C’est compliqué le vieillissement. Un biologiste américain, Ray Walford, espérant vivre 100 ans, s’est imposé un régime de souris de laboratoire : il est mort à 79 ans, l’âge moyen. Les recherches sur la restriction calorique, l’inhibition du système de croissance et le vieillissement débutent. « Ces recherches, précise Martin Holzenberger, ont surtout permis d’identifier un pool de gènes responsables du vieillissement. C’est une avancée importante». Pourrions-nous un jour paralyser le processus biologique ? Le chercheur demeure circonspect: «Il faudra des centaines d’années, pour identifier et traiter les milliers de gènes impliqués. Cela ne nous empêchera pas de nous user, d’être agressés par l’environnement, d’avoir des accidents. Nos souris vieillissent en vase clos, protégé, en dehors du réel. Qui voudrait vivre ainsi ? En fait, l’espèce est immortelle, pas l’individu.
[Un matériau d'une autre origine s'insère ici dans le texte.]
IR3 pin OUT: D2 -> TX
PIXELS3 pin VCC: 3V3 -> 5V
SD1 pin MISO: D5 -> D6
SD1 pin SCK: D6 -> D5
C’est l’espèce humaine, l’organisme qui se renouvelle sans cesse. Voilà pourquoi nous faisons des enfants…»

La « biologie de la robustesse »

« Vivre deux fois. Au-delà de nos limites biologiques » est le titre de l’ouvrage de Miroslav Radman, membre de l’Académie des Sciences. [2] Dans son laboratoire « Biologie de la robustesse » de l’université Paris-Descartes, il précise : « Je pense qu’en conservant les protéines de nos cellules en bon état, et en entraînant le cerveau toute sa vie, nous pourrions vivre alertes jusqu’à 150 ans… » Miroslav Radman s’est fait connaître par plusieurs découvertes en biologie moléculaire, l’autoréparation de l’ADN, le rôle de la mutation dans l’apparition du cancer, comment une bactérie résiste aux antibiotiques. Depuis 2004, il s’intéresse au lent vieillissement des créatures « robustes ». « La robustesse est un élément fondamental du vivant. Je cherche à en élucider la base moléculaire, faire des recherches sur la jeunesse éternelle…».
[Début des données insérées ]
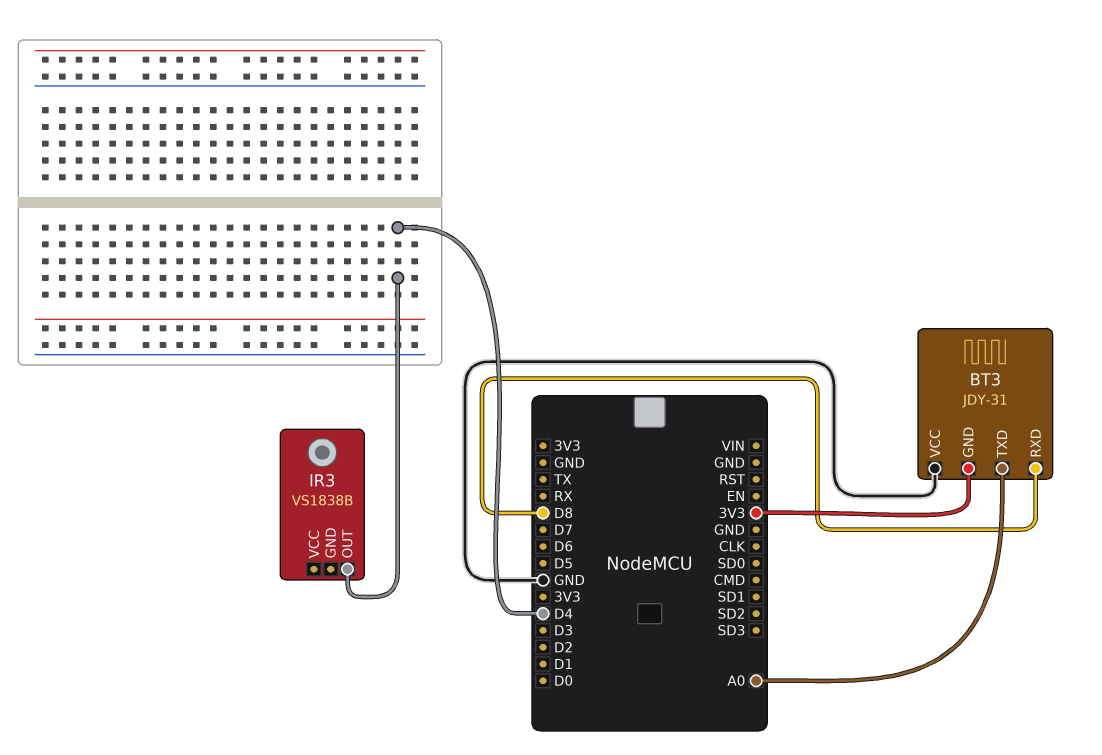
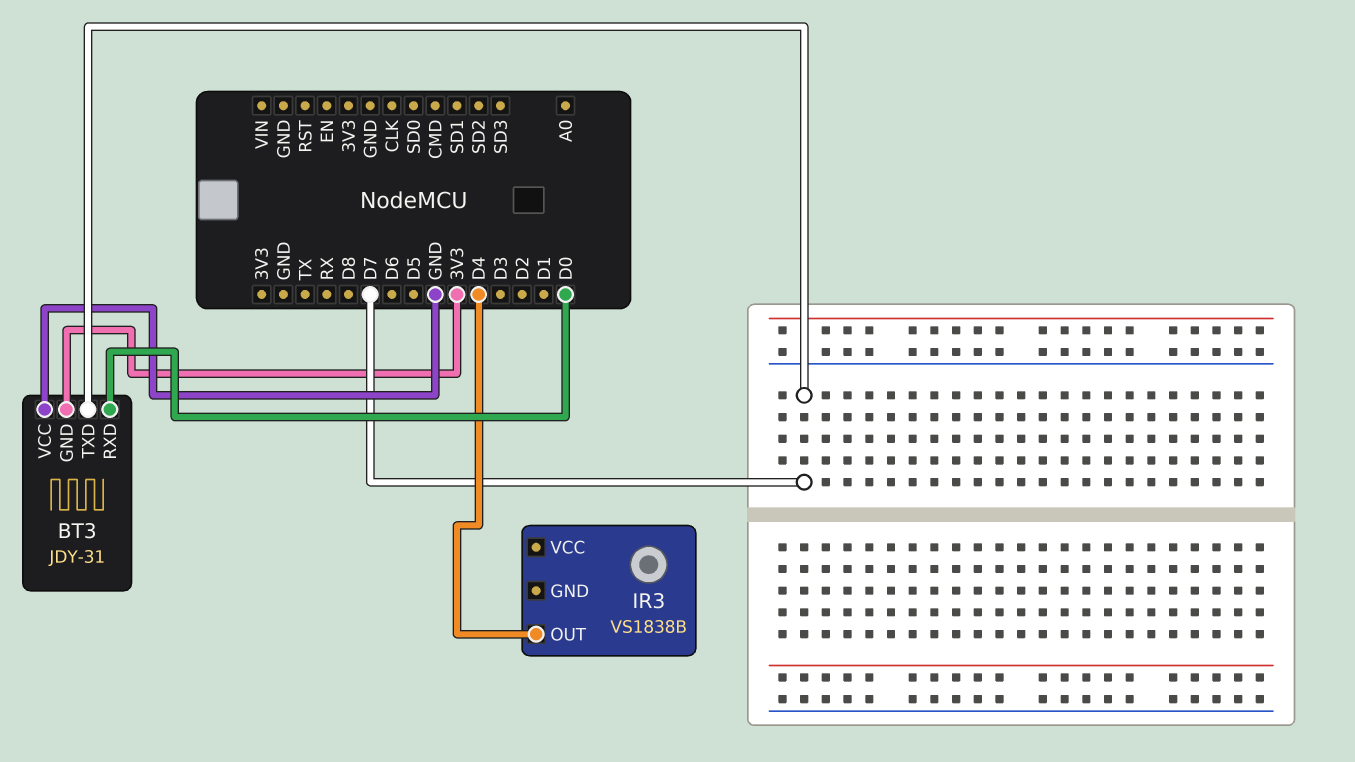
BT3 pin RXD: D8 -> D0
BT3 pin TXD: A0 -> D7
Nous vieillissons pour des raisons multifactorielles. Ainsi les cellules de nos tissus se trouvent incapables de se renouveler plus de soixante fois. À chaque division, elles perdent une bribe d’ADN (appelée « télomère ») et se délitent comme une peau de chagrin. Quand en 2009, le prix Nobel de Médecine a récompensé la découverte de la « télomérase », l’enzyme naturelle capable de réparer nos cellules, hélas inhibée en fin de parcours de vie, les journaux ont parlé de « la protéine de l’immortalité ». Depuis, des recherches acharnées ont permis de cultiver des cellules fraîches pleines de télomérase en vue de les injecter à des sujets diabétiques – et demain, pourquoi pas, à tous les hommes vieillissant ? Mais une équipe anglaise à montré que la télomérase développait des cellules cancéreuses – immortelles en effet. Miroslav reprend : « Ces recherches montrent qu’un jour, nous pourrons utiliser ces enzymes pour arrêter l’usure cellulaire. Nous pourrons intervenir sur le vieillissement au niveau moléculaire. »

Nous vieillissons encore du fait de la disparition de nos « cellules souches ». Présentes dans tous nos tissus, elles sont capables de se renouveler et réparer les dégâts de la vie. Mais avec l’âge, leur stock s’épuise. En décembre 2007, des équipes américaines et japonaises ont réussi à reprogrammer des cellules de peau humaine en cellules souches capable de régénérer n’importe quel tissu – dites « totipotentes ». Le retentissement fut énorme. De nouveaux traitements pour reconstituer les grands brûlés, s’attaquer aux cancers, à l’usure cellulaire devenaient envisageables. Mais certaines cellules souches réinjectées ont généré des tumeurs.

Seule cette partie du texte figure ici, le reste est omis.